We can see this in another story in FT today from columnist Philip Stephens entitled, "Now the Franco-German question ... Philip Stephens discusses the new German question, asking whether Europe can find a new equilibrium now that Germany is the preponderant power."
Germany is NOT the preponderant power in the EU, or not for long anyway. The German economy is over-extended along with the rest of Europe and German banks are especially over-loaned. Beyond that, the German constitutional court has already ruled that any "transfer union" must be duly examined by the Parliament. And Merkel keeps losing elections. The Germans may well wish to be out of the Union if the other, proximate choice is propping it up.
The Germany-versus-Britain meme doesn't really hold up. It is not meant to stand close scrutiny no doubt. Much of what is written about the EU is a kind of purposeful obfuscation, in our view. We also think the point that Mr. Barrs makes (see initial excerpt) is also unbelievable.
He is trying to argue that the FT is being too soft on the Conservative Party (the Tories) and he blames the problems that Britain has with the EU on them. In fact, the FT only appears to be a Conservative newspaper. It is not, or not anymore. It is internationalist.
We, on the other hand, believe that the Tories are run out of the City of London, as we explained yesterday in our article, "UK Telegraph Promotes Cameron's EU Support as 'Honourable'."
We pointed out yesterday that the UK Telegraph had inexplicably and suddenly come down in favor of propping up the euro and suggested that the mainstream media generally was under pressure to support the EU and the euro. Obviously, the FT is, and that's not just a historical matter – we can see the editors trying to shape the story with these headlines.
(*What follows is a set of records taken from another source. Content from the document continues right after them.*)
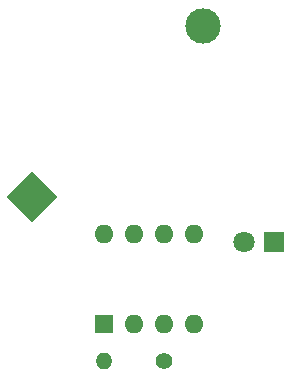
<source format=gbr>
%TF.GenerationSoftware,KiCad,Pcbnew,7.0.8*%
%TF.CreationDate,2024-02-12T20:34:51+01:00*%
%TF.ProjectId,tiny-plant-sensor,74696e79-2d70-46c6-916e-742d73656e73,rev?*%
%TF.SameCoordinates,Original*%
%TF.FileFunction,Soldermask,Bot*%
%TF.FilePolarity,Negative*%
%FSLAX46Y46*%
G04 Gerber Fmt 4.6, Leading zero omitted, Abs format (unit mm)*
G04 Created by KiCad (PCBNEW 7.0.8) date 2024-02-12 20:34:51*
%MOMM*%
%LPD*%
G01*
G04 APERTURE LIST*
G04 Aperture macros list*
%AMRotRect*
0 Rectangle, with rotation*
0 The origin of the aperture is its center*
0 $1 length*
0 $2 width*
0 $3 Rotation angle, in degrees counterclockwise*
0 Add horizontal line*
21,1,$1,$2,0,0,$3*%
G04 Aperture macros list end*
%ADD10R,1.800000X1.800000*%
%ADD11C,1.800000*%
%ADD12R,1.600000X1.600000*%
%ADD13O,1.600000X1.600000*%
%ADD14C,1.400000*%
%ADD15O,1.400000X1.400000*%
%ADD16RotRect,3.000000X3.000000X45.000000*%
%ADD17C,3.000000*%
G04 APERTURE END LIST*
D10*
%TO.C,D101*%
X111275000Y-61000000D03*
D11*
X108735000Y-61000000D03*
%TD*%
D12*
%TO.C,U101*%
X96877338Y-67940937D03*
D13*
X99417338Y-67940937D03*
X101957338Y-67940937D03*
X104497338Y-67940937D03*
X104497338Y-60320937D03*
X101957338Y-60320937D03*
X99417338Y-60320937D03*
X96877338Y-60320937D03*
%TD*%
D14*
%TO.C,R101*%
X101948413Y-71073331D03*
D15*
X96868413Y-71073331D03*
%TD*%
D16*
%TO.C,BT101*%
X90764609Y-57235390D03*
D17*
X105253227Y-42746772D03*
%TD*%
M02*

</source>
There are many possibilities in Cameron's current stance. What one probably cannot argue is that the Anglosphere elites are entirely in control of what's taking place right now. If they were, then Britain would already be part of the eurozone and more tightly integrated into the EU.
Instead, the elites have found it necessary to take it more slowly. And now it would seem that Cameron has found the pushback so extreme that he has been forced into a position of defending Britain at the expense of the EU.
After 50 years of integration, Cameron's reversal must surely tell us something. Perhaps the Internet Reformation itself is making the EU a more difficult promotion to realize. Or perhaps the elites have found it necessary to create a Hegelian dialectic between Germany and Britain.
There are many possibilities inherent in what is taking place. But we will not take it at face value. The power elite and its enablers and associates are determined Europhiles. The EU is their invention, first and foremost, and if they find it necessary to position Britain on the sidelines ... they will. But not because they wish to.
The British mainstream media – the media that count like the UK Telegraph and the FT – are evidently and obviously behind one permutation or another of the EU project. So are the elites, no matter Cameron's twists and turns. In fact, Britain's marginalization may be intended to strengthen the "core" EU project. Time will tell.
Conclusion: But from our point of view, this is a setback for the EU and for globalism. In today's other article we try to put it into a larger context. And in the meantime, we shall keep reading headlines ... even if they change two or three times an hour!